Last week Michelle wrote a great piece about torturing your characters. It ties in very well to my topic today. On the heels of finishing Kristin Cashore's debut novel GRACELING, I am devastated. And yet relieved. It's similar to the way I felt at the end of HUNGER GAMES or ACROSS THE UNIVERSE. These authors achieved the perfect level of reader trauma. In the case of Across the Universe, the trauma began in chapter one and took turns lying in the shadows while we got to know the characters, only to return later in another form. This made the book unputdownable.
There are many ways to devastate a reader, so let me be clear about what I mean here. I don't mean gratuitously introducing us to lovable characters and then slaughtering them. Your reader will be devastated by that, but not in a good way--more likely in a way that hardens his skin against anything else you can throw at him. This will make a compelling climax very hard to achieve. Don't decimate for the sake of decimating.
I've been taking notes on the things that make me cry, or fall silent in tearless shock, or laugh out loud. All of these reactions are part of the devastation. If you don't make me smile, you won't be able to make me cry, either. For instance, if a character loses his left arm, I'll be sad (and maybe a little grossed out, depending on the way he lost it), but if a charming artist who is finally gaining attention for his work loses his painting hand at the cruelty of debt-collecting thugs, that will devastate me. Especially if that character is the love interest, main character, or best friend character. Often you can get away with devastating me without maiming--with the mere threat of maiming. But other times, you'll have to follow through on whatever horrible thing you've promised or I'll just know you're pulling my leg.
And then there are the surprise attacks. When I'm sure a character is dead and I'm so relieved to find him alive that I almost don't even care that he's not whole (brainwashed, or blind, or terminal). But how do you pull this off? What exactly is it that separates a horrible novel from an incredible novel in which horrible things happen?
I've narrowed it down to a few ideas:
- context, like the artist who loses his painting hand
- cherished or light-hearted moments precede the chaos
- the trauma seems preventable so the reader is thinking, "If only she'd stayed behind like she was supposed to," or "If only he hadn't hit the water exactly that way."
- interiority: I want to talk about this one for a while because I think it's key:
See, when the first horrible thing happens, I'm already upset. But it's the narrator's summing up of the facts in an emotional way that does me in. The heroine spelling out that her artist's magnum opus will now lie in the attic unfinished because he's lost his zest for art and life. How the most sensitive, endlessly optimistic person she's ever met is now cynical and depressed. How the one person she let into her heart left it an icy, unwelcoming place in the wake of his disaster. And how, without his hand, there's no way he'll be able to pay the loan shark, and the money will be extracted from those he loves.

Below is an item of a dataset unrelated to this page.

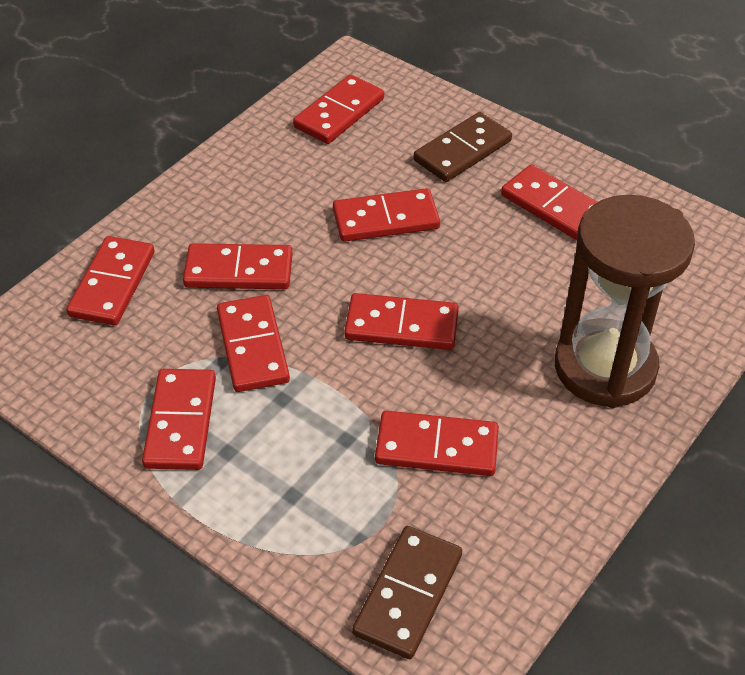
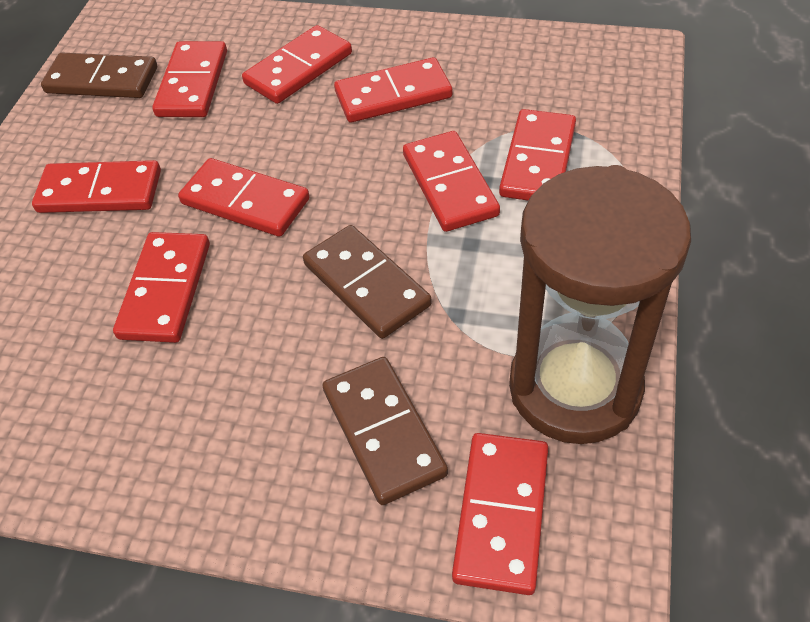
brown domino: 2 -> 3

You don't have to spell everything out, but definitely keep the natural thoughts--the things it would be bizarre not to lay out there. Your character's parents are getting a divorce after 41 years of marriage. He's having an internal reaction. He must be. So whether you show us by his behavior to his own wife, or sum it up in the narration or dialogue, you've got to lead us toward the consequences of his parents' choice.
What are some ways you've been devastated as a reader? Why did it work? Did you get a feeling of closure after the devastation?